─── Supplied data

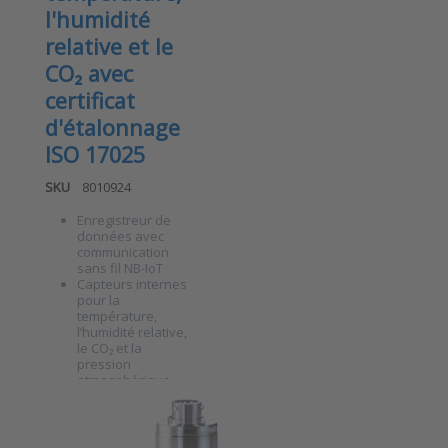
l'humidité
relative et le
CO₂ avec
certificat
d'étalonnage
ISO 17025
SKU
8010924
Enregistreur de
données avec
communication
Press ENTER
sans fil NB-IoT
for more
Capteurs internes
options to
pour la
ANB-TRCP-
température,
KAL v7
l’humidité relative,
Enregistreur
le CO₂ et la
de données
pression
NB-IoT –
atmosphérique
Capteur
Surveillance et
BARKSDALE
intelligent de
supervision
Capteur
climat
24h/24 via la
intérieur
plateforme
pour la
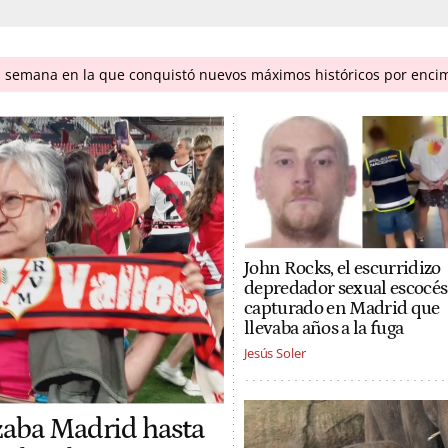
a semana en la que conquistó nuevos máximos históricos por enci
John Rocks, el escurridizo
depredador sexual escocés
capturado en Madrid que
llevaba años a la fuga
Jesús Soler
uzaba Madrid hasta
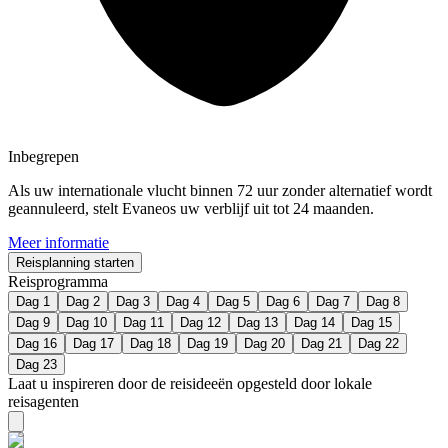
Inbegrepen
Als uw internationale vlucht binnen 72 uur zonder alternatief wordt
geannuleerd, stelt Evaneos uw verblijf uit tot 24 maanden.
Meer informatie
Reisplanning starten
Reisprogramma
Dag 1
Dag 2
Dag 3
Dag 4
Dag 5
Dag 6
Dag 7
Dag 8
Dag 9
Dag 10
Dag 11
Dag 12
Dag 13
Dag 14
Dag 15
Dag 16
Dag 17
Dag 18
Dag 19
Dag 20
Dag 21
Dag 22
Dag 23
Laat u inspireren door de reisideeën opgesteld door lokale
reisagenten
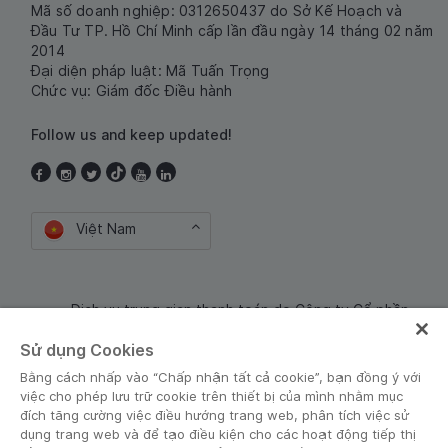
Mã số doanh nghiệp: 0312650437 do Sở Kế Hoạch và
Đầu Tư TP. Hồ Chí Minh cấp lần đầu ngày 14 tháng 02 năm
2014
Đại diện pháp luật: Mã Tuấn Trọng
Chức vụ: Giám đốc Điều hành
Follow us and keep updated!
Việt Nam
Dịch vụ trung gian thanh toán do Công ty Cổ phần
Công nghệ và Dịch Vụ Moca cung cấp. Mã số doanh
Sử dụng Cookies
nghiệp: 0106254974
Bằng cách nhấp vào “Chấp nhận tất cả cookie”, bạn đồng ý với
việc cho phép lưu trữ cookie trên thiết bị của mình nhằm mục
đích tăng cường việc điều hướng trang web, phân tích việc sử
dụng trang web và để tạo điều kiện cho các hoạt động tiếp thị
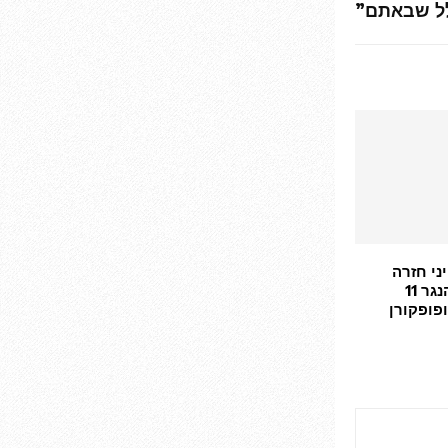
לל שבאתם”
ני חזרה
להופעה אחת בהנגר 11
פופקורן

──────

Please output every entry exactly as written, apart from the pictures.

## Output below
l'humidité
relative et le
CO₂ avec
certificat
d'étalonnage
ISO 17025
SKU
8010924
Enregistreur de
données avec
communication
Press ENTER
sans fil NB-IoT
for more
Capteurs internes
options to
pour la
ANB-TRCP-
température,
KAL v7
l’humidité relative,
Enregistreur
le CO₂ et la
de données
pression
NB-IoT –
atmosphérique
Capteur
Surveillance et
BARKSDALE
intelligent de
supervision
Capteur
climat
24h/24 via la
intérieur
plateforme
pour la
a semana en la que conquistó nuevos máximos históricos por enci
John Rocks, el escurridizo
depredador sexual escocés
capturado en Madrid que
llevaba años a la fuga
Jesús Soler
uzaba Madrid hasta
Inbegrepen
Als uw internationale vlucht binnen 72 uur zonder alternatief wordt
geannuleerd, stelt Evaneos uw verblijf uit tot 24 maanden.
Meer informatie
Reisplanning starten
Reisprogramma
Dag 1
Dag 2
Dag 3
Dag 4
Dag 5
Dag 6
Dag 7
Dag 8
Dag 9
Dag 10
Dag 11
Dag 12
Dag 13
Dag 14
Dag 15
Dag 16
Dag 17
Dag 18
Dag 19
Dag 20
Dag 21
Dag 22
Dag 23
Laat u inspireren door de reisideeën opgesteld door lokale
reisagenten
Mã số doanh nghiệp: 0312650437 do Sở Kế Hoạch và
Đầu Tư TP. Hồ Chí Minh cấp lần đầu ngày 14 tháng 02 năm
2014
Đại diện pháp luật: Mã Tuấn Trọng
Chức vụ: Giám đốc Điều hành
Follow us and keep updated!
Việt Nam
Dịch vụ trung gian thanh toán do Công ty Cổ phần
Công nghệ và Dịch Vụ Moca cung cấp. Mã số doanh
Sử dụng Cookies
nghiệp: 0106254974
Bằng cách nhấp vào “Chấp nhận tất cả cookie”, bạn đồng ý với
việc cho phép lưu trữ cookie trên thiết bị của mình nhằm mục
đích tăng cường việc điều hướng trang web, phân tích việc sử
dụng trang web và để tạo điều kiện cho các hoạt động tiếp thị
לל שבאתם”
ני חזרה
להופעה אחת בהנגר 11
פופקורן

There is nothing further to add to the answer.